Many people see building permits as a bureaucratic step standing between them and their dream home. In reality, it’s an important piece of the overall building process that protects all parties involved for the foreseeable future. So, before you complain about this task at your local permitting office, consider the practicality behind the process.
- It keeps your home safe.
Ultimately, a permit is only required for major projects that could endanger the safety and security of your household. If you want to lay a hardwood floor this weekend, then go ahead! No permit required. But, if you—or you contractor—want to start demolishing walls and/or expanding your layout, then you’ll want to secure your permit first.
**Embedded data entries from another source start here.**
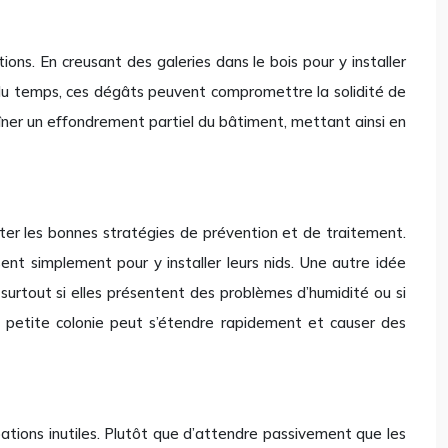
ons. En creusant des galeries dans le bois pour y installer
il du temps, ces dégâts peuvent compromettre la solidité de
îner un effondrement partiel du bâtiment, mettant ainsi en
pter les bonnes stratégies de prévention et de traitement.
sent simplement pour y installer leurs nids. Une autre idée
urtout si elles présentent des problèmes d’humidité ou si
Une petite colonie peut s’étendre rapidement et causer des
ations inutiles. Plutôt que d’attendre passivement que les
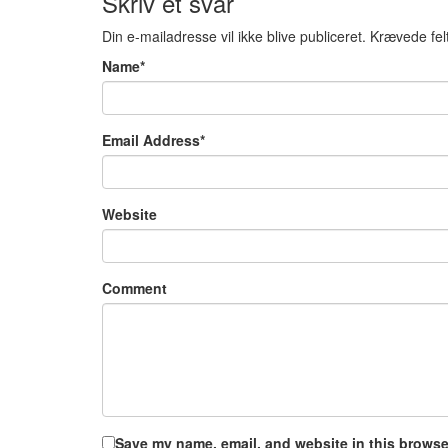
Skriv et svar
Din e-mailadresse vil ikke blive publiceret.
Krævede fel
Name
*
Email Address
*
Website
Comment
Save my name, email, and website in this browser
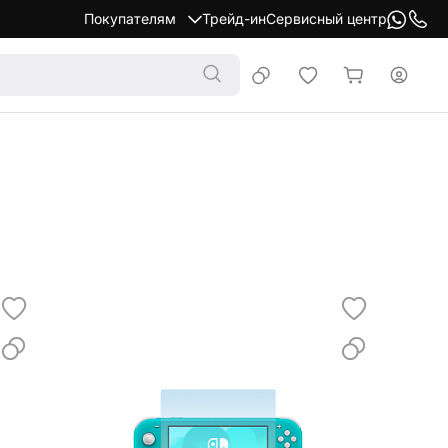
Покупателям
Трейд-ин
Сервисный центр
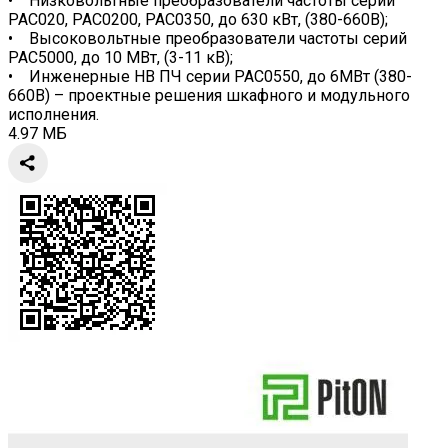
• Низковольтные преобразователи частоты серий
PAC020, PAC0200, PAC0350, до 630 кВт, (380-660В);
• Высоковольтные преобразователи частоты серий
PAC5000, до 10 МВт, (3-11 кВ);
• Инженерные НВ ПЧ серии PAC0550, до 6МВт (380-
660В) – проектные решения шкафного и модульного
исполнения.
4.97 МБ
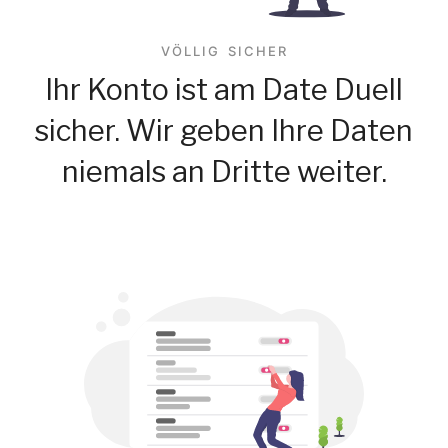
VÖLLIG SICHER
Ihr Konto ist am Date Duell
sicher. Wir geben Ihre Daten
niemals an Dritte weiter.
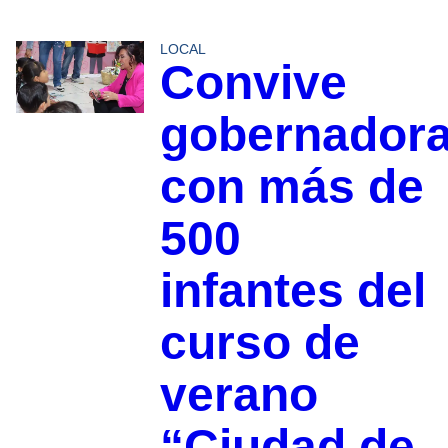
LOCAL
Convive
gobernador
con más de
500
infantes del
curso de
verano
“Ciudad de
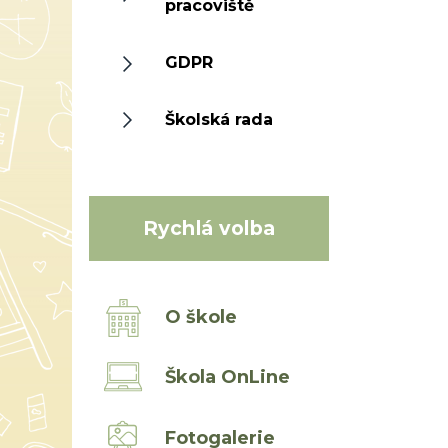
pracoviště
GDPR
Školská rada
Rychlá volba
O škole
Škola OnLine
Fotogalerie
It also deters people from trying to save money during their home improvements by cutting corners. Building codes aren’t merely there to inconvenience you, but rather to uphold safe practices. By providing building plans ahead of time and having inspections along the way, you can avoid mishaps that would otherwise be hidden within walls.
- It protects your liability.
Whether you’re the contractor or the homeowner, a permit provides an extra layer of protection. The last thing you want to worry about when you deck deteriorates or your electrical work short circuits is a potential lawsuit. Unfortunately, if you didn’t obtain a permit prior to doing the work, your insurance company can refuse to honor the policy. Moreover, if anyone was injured as a result of this problem, you’ll shoulder the brunt of the legal liability for their bills.
- It protects your investment.
Now, there are the obvious costs upfront for failing to obtain a permit in due time, such as being fined or forced to tear out the work and then pay someone to do it again (properly). However, there are also long term costs associated with this omission. When/if you try to resell your house, this will likely be uncovered during the inspection process—ultimately hurting the value of your property, if not undermining the sale altogether.
Most remodeling projects begin with the intention of enhancing the overall value and convenience of your home. Why potentially undercut that by trying to circumvent one of the first steps in the process? The cost of the permit is realistically a minimal fee to pay for protection that covers so many areas of home ownership. Not to mention, the hypothetical price of not getting one vastly outweighs the upfront charge.